It’s likely other bad guys did, too. The late-author and historian Ferdie Pacheco referred to Tampa as the “Dodge City of the South” for its deep ties to organized crime and sometimes lawless ways at the turn of the 20th century.
This reputation leads Bajnath to believe the bullets were fired during a robbery. The bank opened at 611 N. Franklin St. in the late-1800s.
“This was a federal exchange,” Bajnath said. “Money was brought here to be distributed throughout Florida."
It appears the robbery may have been a success.
“The bullet holes are on the plexiglass inside the vault,” Bajnath said. “They got to where the cash was. I’d love to know the story”
On the other hand, the Woolworth’s store two blocks over at 801 N Franklin St., has a well-known place in local history.
Part of it is the long rectangular stain on the floor.
“It’s from the old lunch counter where they had the sit-ins,” Bajnath said.
The protest on Feb. 29, 1960, led to the desegregation of city lunch counters.
Tiles from the era still line the wall.
Developer Wilson would like to restore them and maybe build a new lunch counter.
“It would be a shame to destroy that history,” she said.

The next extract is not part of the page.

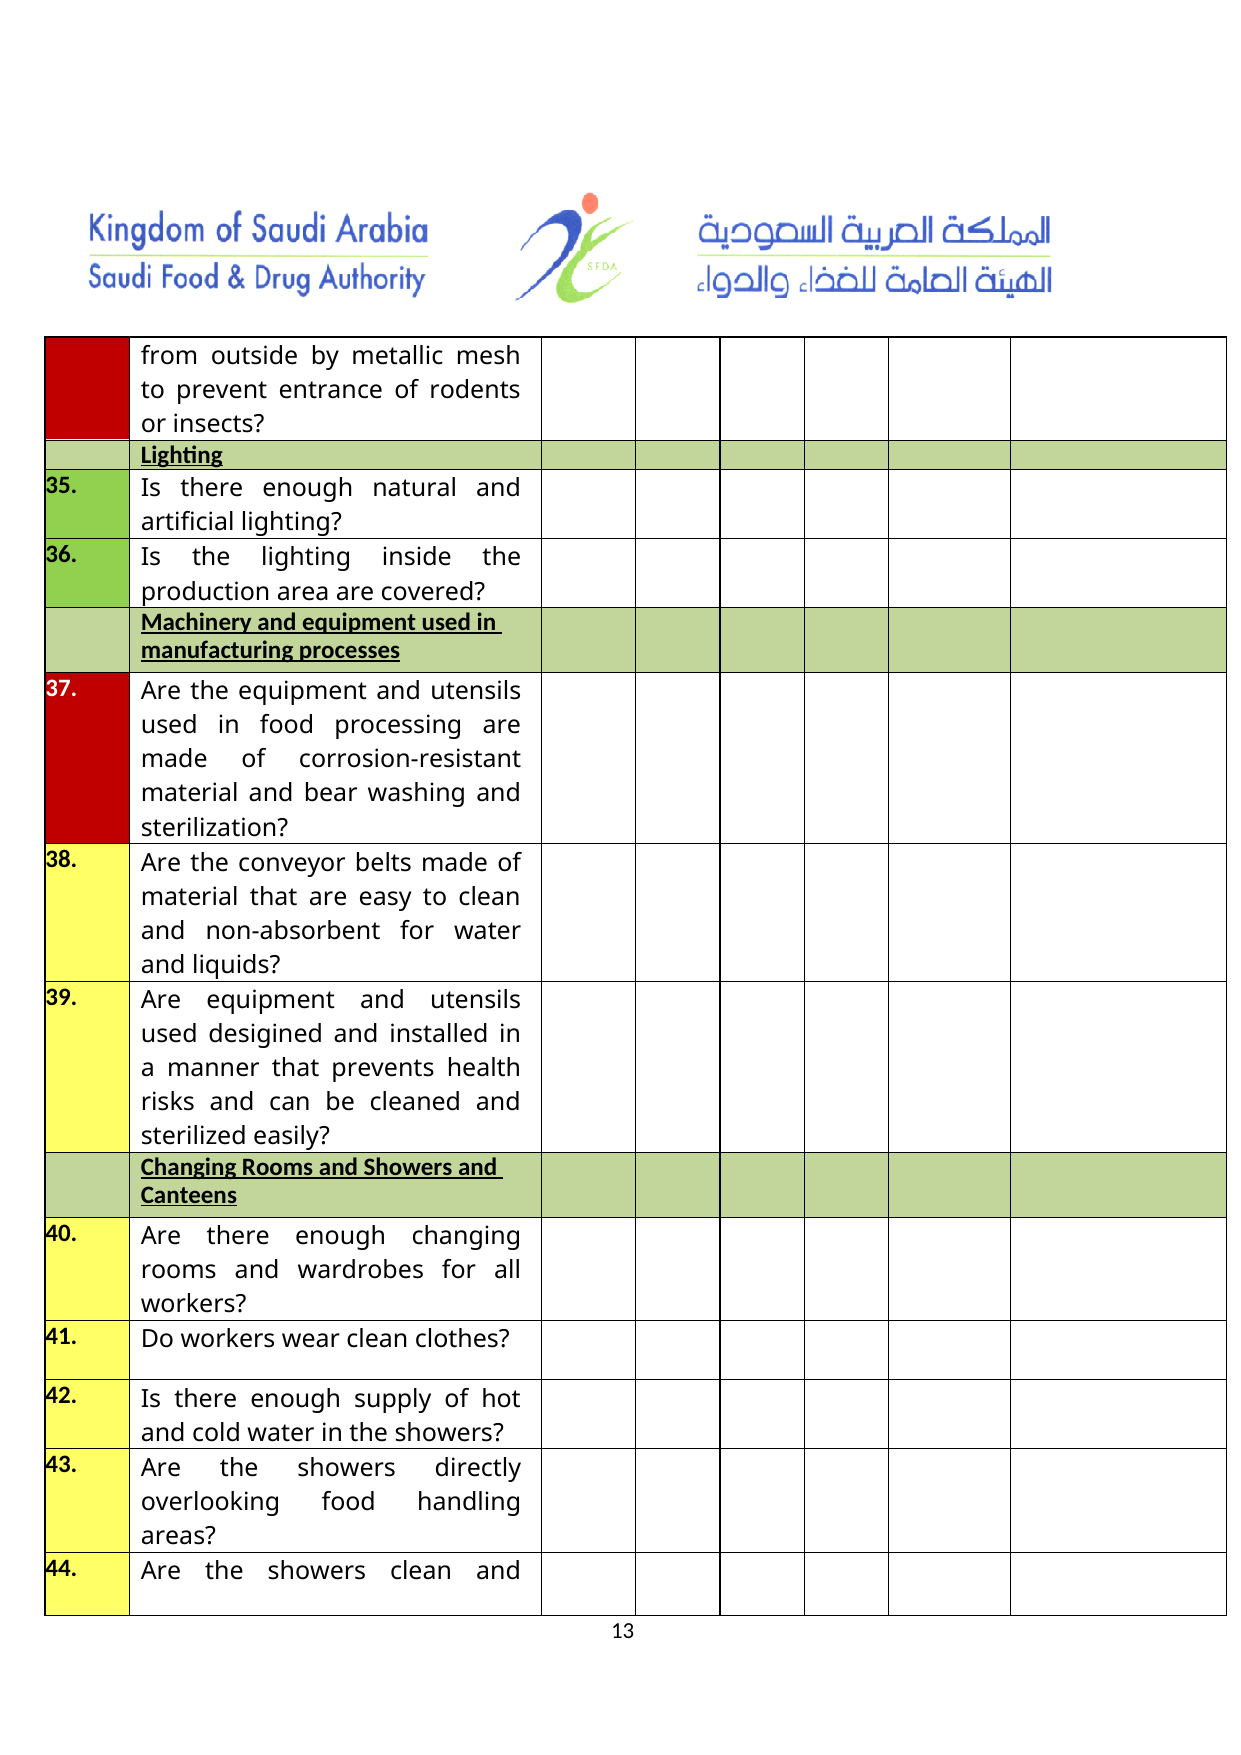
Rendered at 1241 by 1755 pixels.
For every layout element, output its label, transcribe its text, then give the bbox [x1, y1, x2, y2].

Wilson feels the same way about the terrazzo tile sidewalk sign for the Marilyn Shoes chain store that once occupied the block at 807 N. Franklin St.
“Whatever we put here should have the name Marilyn in it,” Wilson said.
The four-story building at 811 N. Franklin St. that once housed the S. H. Kress & Co. five and dime department store still carries reminders of the thriving downtown shopping district of the early through mid-20th century. The district started fading with the opening of shopping malls.
Still intact at the Kress building are old racks leaning against walls, oven hoods in the basement employee cafeteria, and rows of indentations on the first floor.
Wilson believes they formed over the years from the weight of the racks. Bajnath has a different theory.
“The racks and tables were set up around those indentations,” Bajnath said. “The indentations were created by feet as people walked in and out as they shopped.”
The biggest mystery surrounds the water that sometimes bubbles up from the Kress basement floor.
It’s a natural spring, Bajnath said — a source of fresh water that would have made it a gathering spot for Native Americans who first occupied the area and later for those Europeans and their descendants who settled Tampa.
The spring was capped while the store was in operation.
“There are a lot of stories here,” Bajnath said. “I love these buildings.”